*QUESTIONS TO ANSWER*.
#1 In the Gemini 3 report, rewrite the part that opens with the words containing "Deep Think mode" and closes with "safety checks conclude.", changing "delaying" to "postponing".
#2 Name every product or platform where the Gemini 3 report says Gemini 3 Pro is already available in preview.

START SOURCE EXTRACT

A new phase of its AI strategy has begun for Google with the release of Gemini 3, which arrives as the company’s most advanced model to date.

The new system prioritises deeper reasoning and more subtle multimodal understanding, enabling users to approach difficult ideas with greater clarity instead of relying on repetitive prompting. It marks a major step for Google’s long-term project to integrate stronger intelligence into products used by billions.

Gemini 3 Pro is already available in preview across the Gemini app, AI Mode in Search, AI Studio, Vertex AI and Google’s new development platform known as Antigravity.

A model that performs at the top of major benchmarks in reasoning, mathematics, tool use and multimodal comprehension, offering substantial improvements compared with Gemini 2.5 Pro.

Deep Think mode extends the model’s capabilities even further, reaching new records on demanding academic and AGI-oriented tests, although Google is delaying wider release until additional safety checks conclude.

Users can rely on Gemini 3 to learn complex topics, analyse handwritten material, decode long academic texts or translate lengthy videos into interactive guides instead of navigating separate tools.

Developers benefit from richer interactive interfaces, more autonomous coding agents and the ability to plan tasks over longer horizons.

END SOURCE EXTRACT
START DATA EXTRACTS

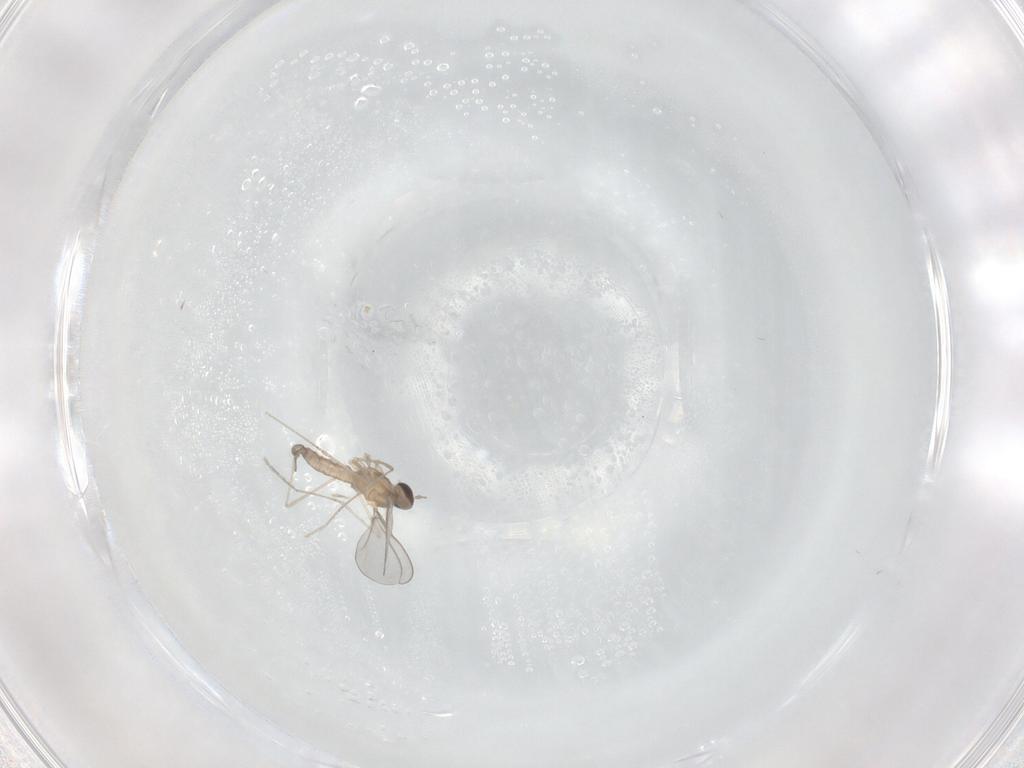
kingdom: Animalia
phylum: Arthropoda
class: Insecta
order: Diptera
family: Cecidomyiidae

END DATA EXTRACTS
START DATA EXTRACTS

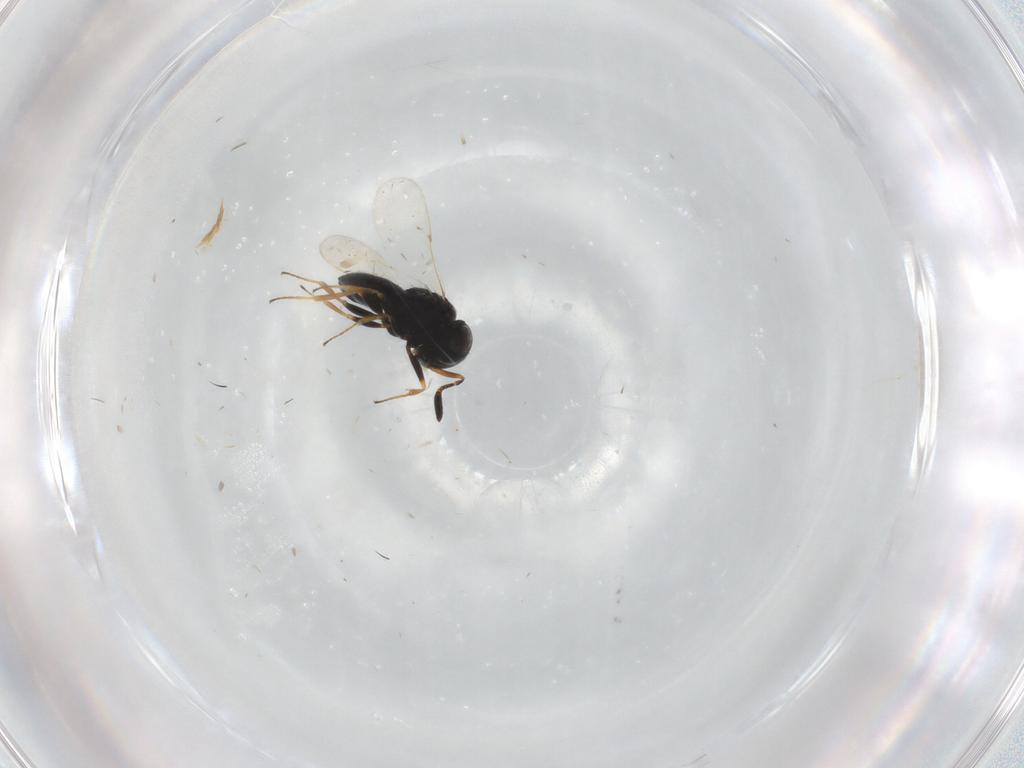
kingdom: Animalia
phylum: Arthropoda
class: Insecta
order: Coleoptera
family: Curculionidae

END DATA EXTRACTS

*ANSWERS TO THE EXERCISES*.
#1
Deep Think mode extends the model’s capabilities even further, reaching new records on demanding academic and AGI-oriented tests, although Google is postponing wider release until additional safety checks conclude.

#2
- the Gemini app
- AI Mode in Search
- AI Studio
- Vertex AI
- Antigravity